DPR Apresiasi Langkah Menlu Atasi Pelarangan Visa ke Palestina

Menlu Retno Marsudi menyelesaikan perselisihan WNI dilarang masuk ke wilayah Palestina (dok: Retno)

MONITOR, Jakarta – Anggota Komisi I DPR RI Bobby Adhitio Rizaldi mengapresiasi sikap Menteri Luar Negeri Retno Marsudi yang akan menyelesaikan persoalan larangan Israel kepada warga negara Indonesia (WNI) untuk datang ke wilayah Palestina, yang telah dikuasai negara Yahudi tersebut.
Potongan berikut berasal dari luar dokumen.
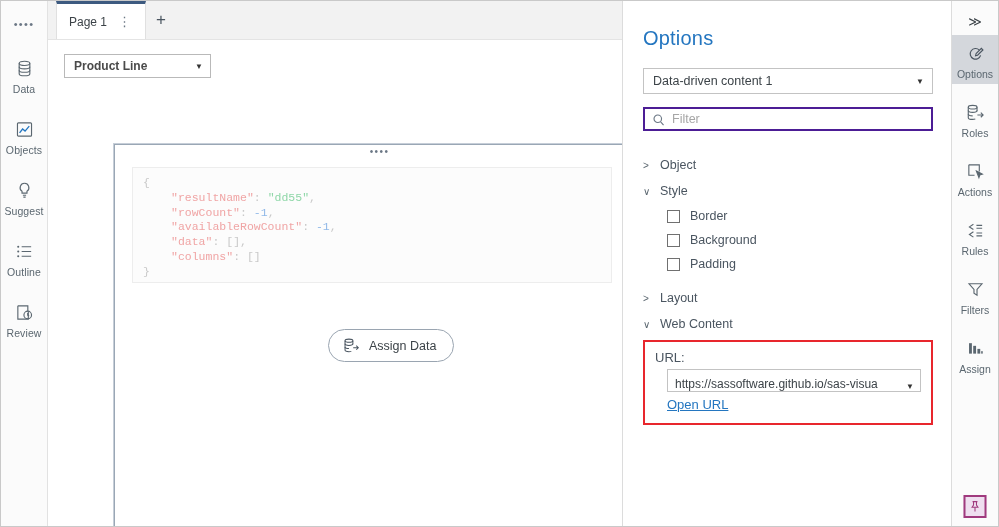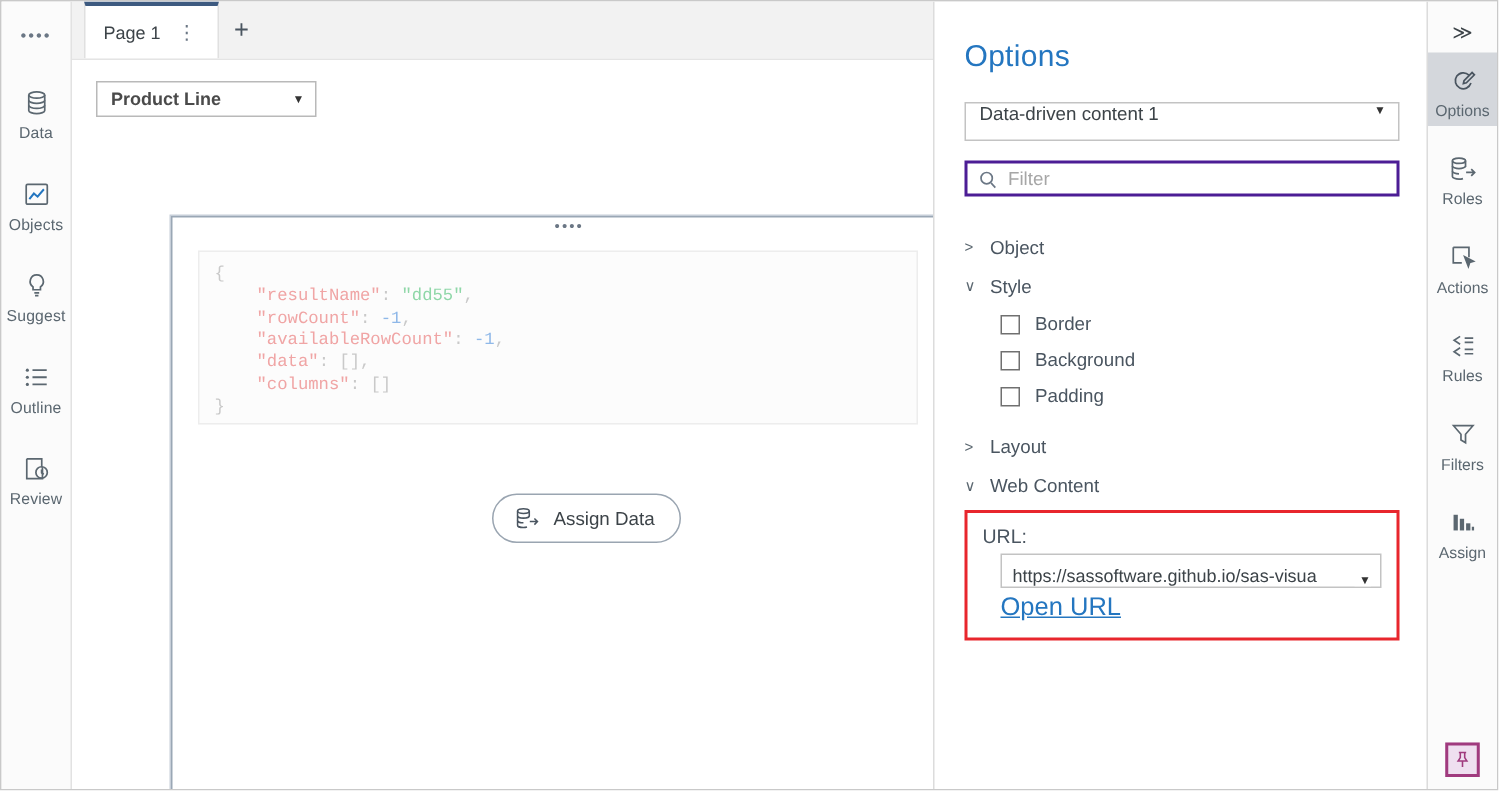--- a/index.html
+++ b/index.html
@@ -201,7 +201,7 @@
     height: 26px;
     border: 1px solid #c3c3c3;
     background: #fff;
-    display: flex; 
+    display: flex; align-items: center;
     padding: 0 24px 0 9px;
     font-size: 12.5px;
     color: #3c4348;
Sebagaimana diketahui, setiap tahun ada WNI beragama muslim maupun umat Kristiani mendatangi wilayah bagian Timur Tengah sebagai bentuk kunjungan ziarah. Bagi umat muslim, Masjid Al Aqsa sebagai tujuan dan Yerusalem bagi umat Nasrani.

“Saya apresiasi penjelasan Menlu, karena soal larangan visa ini akan diselesaikan di level teknis Kemenlu dan Kemenkumham. Karena Israel secara resmi tidak memiliki hubungan diplomatik dengan Indonesia, juga termasuk dalam 9 negara yang diperlakukan mekanisme khusus oleh RI dalam hal hubungan ke konsuleran,” kata Bobby, di Jakarta, Jumat (1/6).

Ia pun menegaskan, adanya larangan yang diberlakukan Negara Yahudi tersebut, tidak membuat Indonesia kemudian lemah dalam mengambil posisi negosiasi untuk tetap memperjuangkan kemerdekaan Palestina sebagai amanat Undang-Undang Dasar 1945.

“Ke depan, hendaknya Kemenlu RI tetap tegas menyuarakan protes keras kepada Israel terhadap perlakuannya ke Palestina, dan tetap menutup hubungan diplomatik dengan Israel,” pungkas politikus Golkar itu.